Magnetic resonance imaging (MRI) can also be used to show periosteal reactions, osseous proliferation at the ligaments and tendons in later stages, and specific soft tissue changes in periarticular swelling sites. Also, MRI can be useful for identifying synovial effusion [3,10].
Bone scintigraphy is more sensitive for detecting HOA than radiography alone [11]. Patients with known malignancies are often found to have HOA on bone scintigraphy [3]. Significant radiotracer uptake is shown at the periosteum along the cortical margin of long tubular bones [12]. This modality can be used to estimate the response to therapy if findings resolve after treatment [13]. Similar to bone scintigraphy, positron emission tomography with 18F isotopes can also be used to show the hypermetabolic activity along the long tubular bones. In this case, periosteal reactions observed on simple radiologic studies and bone scintigraphy were diagnostic for HOA.
Radiological signs of periosteal reactions can appear in various conditions including thyroid acropachy, leukemia, lymphoma, hypervitaminosis A, venous stasis, and use of medications such as voriconazole. The type and distribution of periosteal reaction varies in these conditions. Bilaterally symmetrical involvement of the appendicular skeleton characterizes HOA [1,3]. Identifying underlying disease and reviewing medical history may help in patient diagnosis and treatment. In this case, the patient had known renal cell cancer, an absence of thyroid diseases, hematologic malignancies, or venous insufficiency, and no use of retinoids or voriconazole.
Because the prognosis and mortality of secondary HOA are associated with underlying disease, treatment should be focused on the primary disease, even considering surgical resection of the primary tumor. Symptomatic treatment options include analgesics, such as NSAIDs. In some cases, bisphosphonate and octreotide provided effective symptomatic treatment of bone pain [14]. Also, truncal vagotomy has shown symptomatic relief for refractory patients [15]. In this case, aspiration of knee joint fluid and intra-articular injection for pain were found to be effective. The patient is undergoing chemotherapy for the renal cell cancer after surgery on the primary and colon metastasis sites.
In summary, this case demonstrates that HOA should be considered in patients with malignancies other than lung cancer when they have bone or joint pain of the extremities, even without digital clubbing. Treating the underlying disease and pain management are both important. Pain management options in patients with HOA include analgesic medications such as NSAIDs, bisphosphonate, octreotide, surgery of the original tumor, and sympathectomy. As in this case, joint aspiration and intra-articular injection can be a treatment option for patients with joint effusions.

====

> WORK INSTRUCTION
Reproduce the portion of the passage on HOA starting with "Magnetic resonance imaging" and going on through "synovial effusion [3,10].", word for word.

> EXTRACTED RECORDS
====

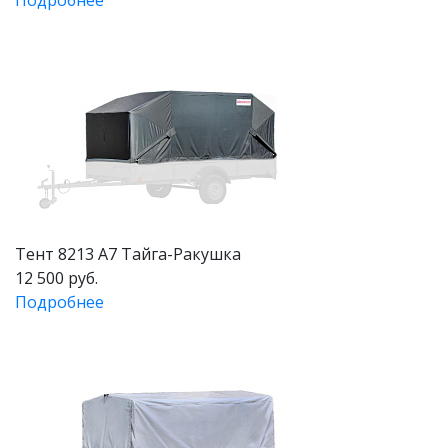
Тент 8213 А7 Тайга-Ракушка
12 500 руб.
Подробнее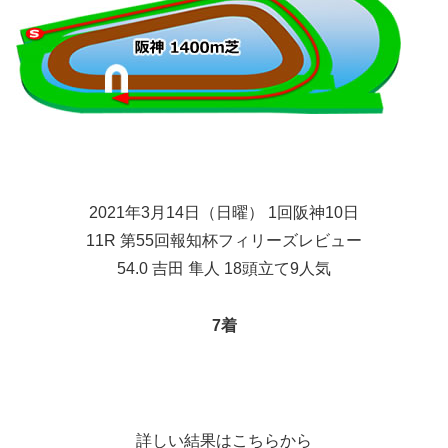
2021年3月14日（日曜） 1回阪神10日
11R 第55回報知杯フィリーズレビュー
54.0 吉田 隼人 18頭立て9人気
7着
詳しい結果はこちらから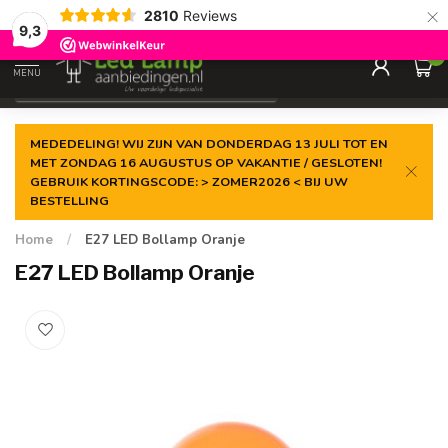
×
2810
Reviews
Gegarandeerde de
laagste prijs
9,3
0
MENU
€
Incl. 21% btw
MEDEDELING! WIJ ZIJN VAN DONDERDAG 13 JULI TOT EN
MET ZONDAG 16 AUGUSTUS OP VAKANTIE / GESLOTEN!
GEBRUIK KORTINGSCODE: > ZOMER2026 < BIJ UW
BESTELLING
Home
/
E27 LED Bollamp Oranje
E27 LED Bollamp Oranje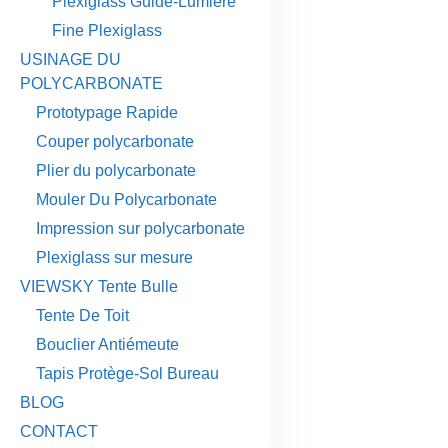
Plexiglass Guide-Lumière
Fine Plexiglass
USINAGE DU
POLYCARBONATE
Prototypage Rapide
Couper polycarbonate
Plier du polycarbonate
Mouler Du Polycarbonate
Impression sur polycarbonate
Plexiglass sur mesure
VIEWSKY Tente Bulle
Tente De Toit
Bouclier Antiémeute
Tapis Protège-Sol Bureau
BLOG
CONTACT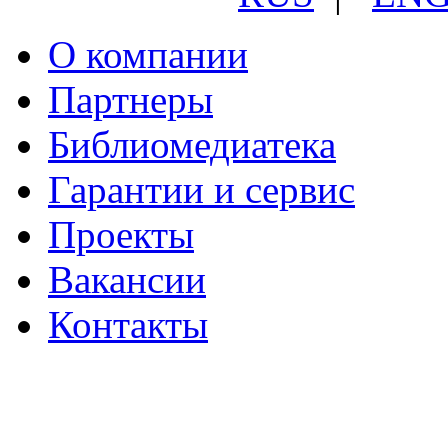
О компании
Партнеры
Библиомедиатека
Гарантии и сервис
Проекты
Вакансии
Контакты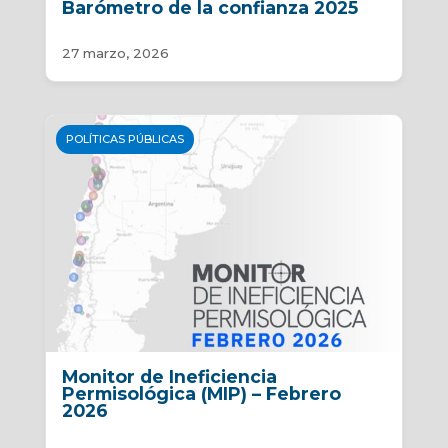
Barómetro de la confianza 2025
27 marzo, 2026
POLÍTICAS PÚBLICAS
Monitor de Ineficiencia
Permisológica (MIP) – Febrero
2026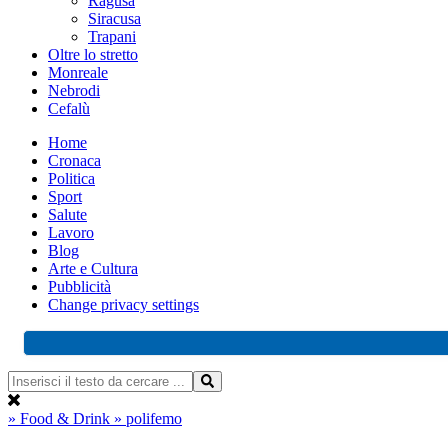
Ragusa
Siracusa
Trapani
Oltre lo stretto
Monreale
Nebrodi
Cefalù
Home
Cronaca
Politica
Sport
Salute
Lavoro
Blog
Arte e Cultura
Pubblicità
Change privacy settings
» Food & Drink
» polifemo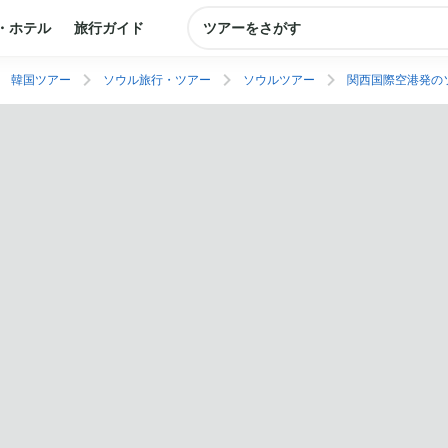
・ホテル
旅行ガイド
ツアーをさがす
韓国ツアー
ソウル旅行・ツアー
ソウルツアー
関西国際空港発の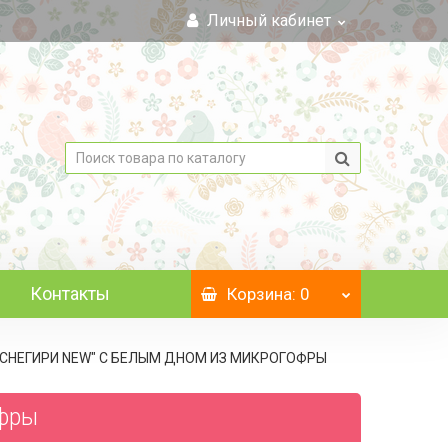
Личный кабинет
Контакты
Корзина
: 0
, "СНЕГИРИ NEW" C БЕЛЫМ ДНОМ ИЗ МИКРОГОФРЫ
офры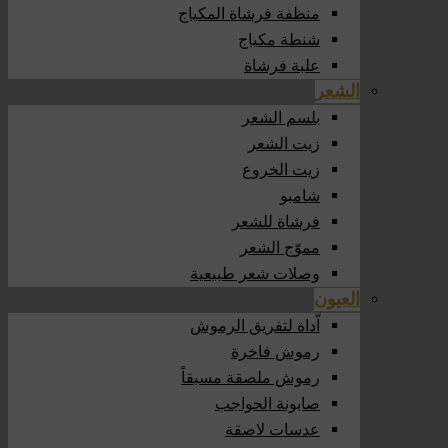
منظفة فرشاة المكياج
شنطة مكياج
علبة فرشاة
الشعر
بلسم الشعر
زيت الشعر
زيت الخروع
شامبو
فرشاة للشعر
مموّج الشعر
وصلات شعر طبيعية
العيون
اّداة لتفريق الرموش
رموش فاخرة
رموش ملصقة مسبقاً
صابونة الحواجب
عدسات لاصقة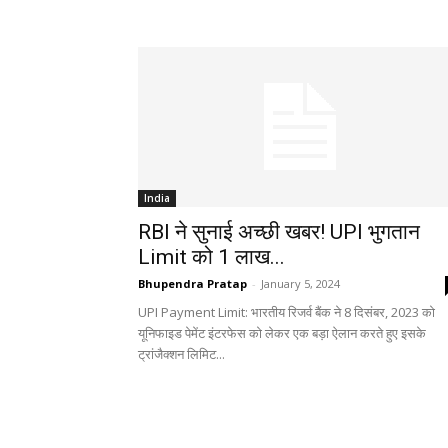
India
RBI ने सुनाई अच्छी खबर! UPI भुगतान
Limit को 1 लाख...
Bhupendra Pratap
-
January 5, 2024
UPI Payment Limit: भारतीय रिजर्व बैंक ने 8 दिसंबर, 2023 को
यूनिफाइड पेमेंट इंटरफेस को लेकर एक बड़ा ऐलान करते हुए इसके
ट्रांजैक्शन लिमिट...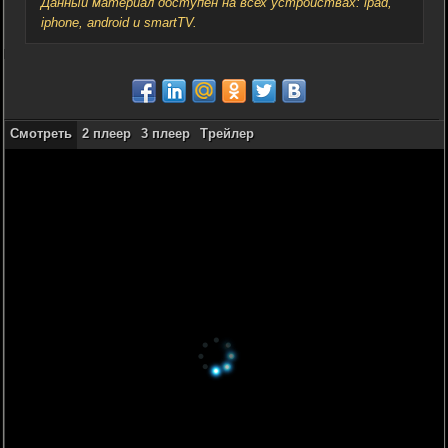
Данный материал доступен на всех устройствах: ipad,
iphone, android и smartTV.
Смотреть
2 плеер
3 плеер
Трейлер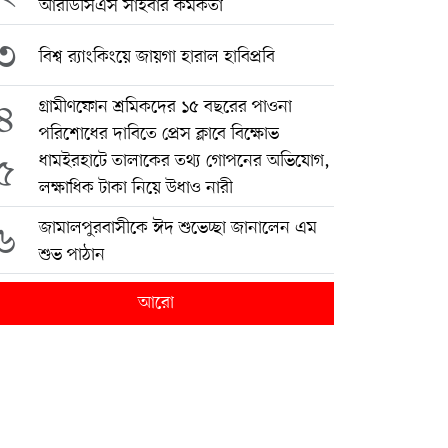
আরডিসিএস সাইবার কর্মকর্তা
৩
বিশ্ব র‍্যাংকিংয়ে জায়গা হারাল হাবিপ্রবি
৪
গ্রামীণফোন শ্রমিকদের ১৫ বছরের পাওনা
পরিশোধের দাবিতে প্রেস ক্লাবে বিক্ষোভ
৫
ধামইরহাটে তালাকের তথ্য গোপনের অভিযোগ,
লক্ষাধিক টাকা নিয়ে উধাও নারী
৬
জামালপুরবাসীকে ঈদ শুভেচ্ছা জানালেন এম
শুভ পাঠান
আরো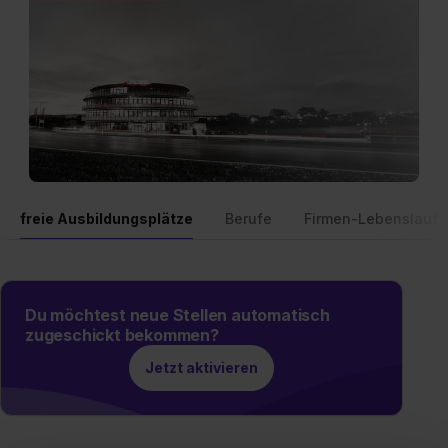
freie Ausbildungsplätze
Berufe
Firmen-Lebenslauf
Du möchtest neue Stellen automatisch
zugeschickt bekommen?
Jetzt aktivieren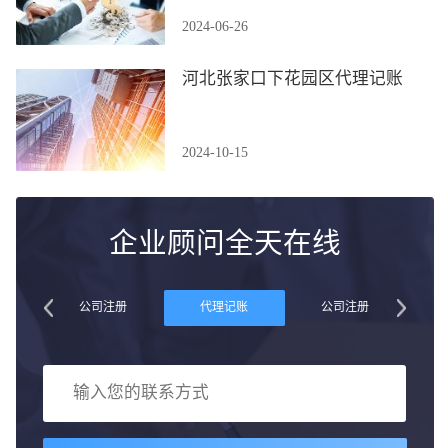
2024-06-26
河北张家口下花园区代理记账
2024-10-15
企业顾问全天在线
账
公司注册
代理记账
公司注册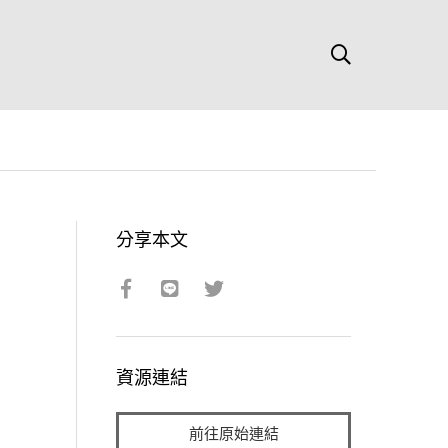
分享本文
資源連結
前往原始連結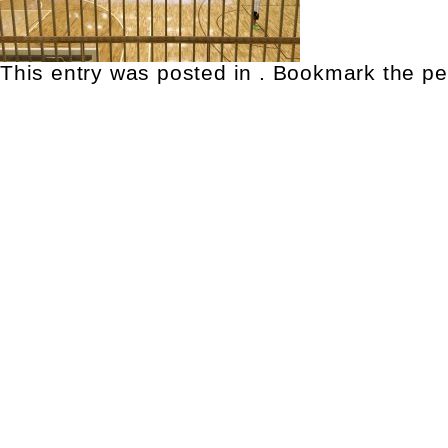
This entry was posted in . Bookmark the
pe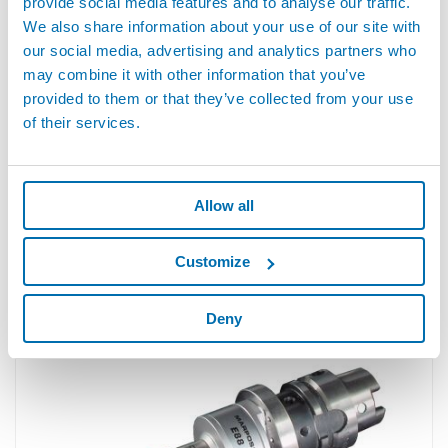
provide social media features and to analyse our traffic.
We also share information about your use of our site with
our social media, advertising and analytics partners who
may combine it with other information that you’ve
provided to them or that they’ve collected from your use
of their services.
Allow all
E32U - 有線トランスミッションシステム搭載の
Customize
アプリケーション向け汎用インターフェースユニット
Deny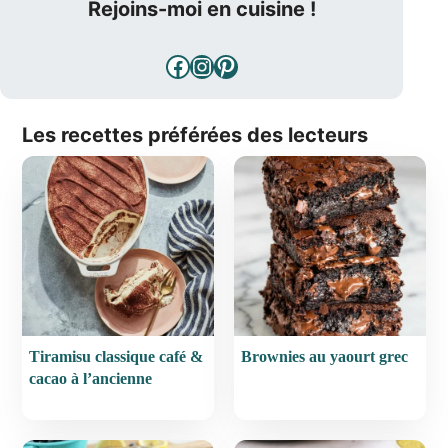
Rejoins-moi en cuisine !
Facebook
Instagram
Pinterest
Les recettes préférées des lecteurs
Tiramisu classique café &
Brownies au yaourt grec
cacao à l’ancienne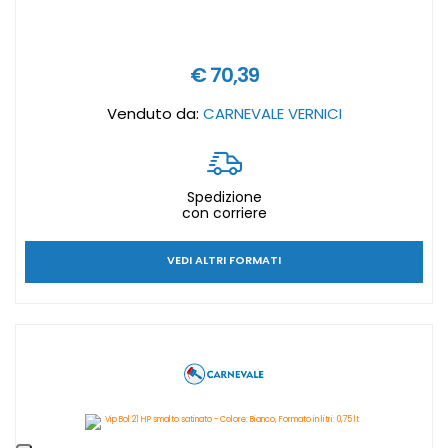
€ 70,39
Venduto da:
CARNEVALE VERNICI
Spedizione
con corriere
VEDI ALTRI FORMATI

====

> WORKED SOLUTION
Magnetic resonance imaging (MRI) can also be used to show periosteal reactions, osseous proliferation at the ligaments and tendons in later stages, and specific soft tissue changes in periarticular swelling sites. Also, MRI can be useful for identifying synovial effusion [3,10].